Is the dementia client being patronised?

Antonia

The Greek I learnt at my mother’s knee was greatly modified, at the age of 7,  when I attended primary school. It was accepted that one spoke “proper”  Greek as opposed to Cypriot Greek – heavily accented and with its own words (sometimes of Homeric origin , like λαλώ) scattered here and there.

Emigrating 18 months later to London meant attending Greek school on Saturday mornings. The great and the good at the church school would hide their Cypriot origins by trying to talk “posh” with varying rates of success.

When my daughter was born, my mother kept berating me about the Cypriot I used. It needed to be cleaned up into the accepted higher level  radio Greek.

Suffice it to say that I lost interest in imparting the language to my daughter, who, having an English father.
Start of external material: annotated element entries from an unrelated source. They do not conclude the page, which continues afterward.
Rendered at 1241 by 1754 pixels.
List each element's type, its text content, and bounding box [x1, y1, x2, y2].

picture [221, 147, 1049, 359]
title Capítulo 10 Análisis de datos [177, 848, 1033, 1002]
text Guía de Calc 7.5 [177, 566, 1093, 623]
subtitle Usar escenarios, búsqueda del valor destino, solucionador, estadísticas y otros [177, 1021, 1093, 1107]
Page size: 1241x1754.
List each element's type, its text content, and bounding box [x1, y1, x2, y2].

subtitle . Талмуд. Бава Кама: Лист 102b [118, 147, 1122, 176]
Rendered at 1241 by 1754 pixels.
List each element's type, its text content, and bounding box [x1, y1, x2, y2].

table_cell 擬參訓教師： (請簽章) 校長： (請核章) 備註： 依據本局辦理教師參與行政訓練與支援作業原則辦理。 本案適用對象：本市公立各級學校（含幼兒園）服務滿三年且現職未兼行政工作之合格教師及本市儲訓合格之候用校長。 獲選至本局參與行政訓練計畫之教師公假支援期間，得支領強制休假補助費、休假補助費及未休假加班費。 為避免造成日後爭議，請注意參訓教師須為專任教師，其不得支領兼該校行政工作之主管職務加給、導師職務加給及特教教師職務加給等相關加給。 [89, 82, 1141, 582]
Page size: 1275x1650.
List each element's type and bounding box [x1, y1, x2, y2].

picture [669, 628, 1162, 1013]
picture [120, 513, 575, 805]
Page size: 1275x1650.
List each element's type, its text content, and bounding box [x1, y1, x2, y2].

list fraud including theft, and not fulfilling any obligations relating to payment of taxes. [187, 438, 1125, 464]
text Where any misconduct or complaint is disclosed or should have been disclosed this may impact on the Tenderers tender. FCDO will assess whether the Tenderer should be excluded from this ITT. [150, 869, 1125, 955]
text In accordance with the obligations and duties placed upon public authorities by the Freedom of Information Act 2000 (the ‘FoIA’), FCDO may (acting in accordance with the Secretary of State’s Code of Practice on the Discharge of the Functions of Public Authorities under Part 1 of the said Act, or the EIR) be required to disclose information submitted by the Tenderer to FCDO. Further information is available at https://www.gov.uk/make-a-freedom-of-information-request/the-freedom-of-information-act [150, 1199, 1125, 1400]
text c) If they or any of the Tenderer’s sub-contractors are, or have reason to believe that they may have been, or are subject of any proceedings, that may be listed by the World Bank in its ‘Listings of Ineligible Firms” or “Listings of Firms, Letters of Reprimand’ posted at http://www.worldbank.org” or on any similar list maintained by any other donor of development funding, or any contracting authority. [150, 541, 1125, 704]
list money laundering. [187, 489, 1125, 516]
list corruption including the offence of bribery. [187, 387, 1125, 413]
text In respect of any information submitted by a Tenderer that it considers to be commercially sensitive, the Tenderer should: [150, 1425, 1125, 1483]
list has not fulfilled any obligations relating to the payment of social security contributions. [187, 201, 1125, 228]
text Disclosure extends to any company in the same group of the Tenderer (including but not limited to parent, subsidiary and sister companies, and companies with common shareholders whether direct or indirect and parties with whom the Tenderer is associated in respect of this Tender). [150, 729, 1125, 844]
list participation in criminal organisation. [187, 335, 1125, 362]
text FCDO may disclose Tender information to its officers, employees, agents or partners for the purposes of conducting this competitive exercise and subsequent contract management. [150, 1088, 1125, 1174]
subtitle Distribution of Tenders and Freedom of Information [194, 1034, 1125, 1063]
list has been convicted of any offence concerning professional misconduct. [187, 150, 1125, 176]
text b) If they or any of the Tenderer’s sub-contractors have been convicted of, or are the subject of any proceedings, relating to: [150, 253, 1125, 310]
Was happy to lapse into English only.

Subsequently, I’ve heard from Greeks in Cyprus how they don’t rate their own Cypriot accent/ dialects and chose to heap scorn in those who still use it.

What their reasons for this might be, I’ll leave to conjecture. But, for a small island under occupation by a foreign country , imposing its own culture and language and further culturally compromised  by the recent entry of Overwhelming numbers of Europeans and Russians… I would have thought that self-effacement of a great part of Cypriot cultural roots would be considered by any thinking person as cultural suicide.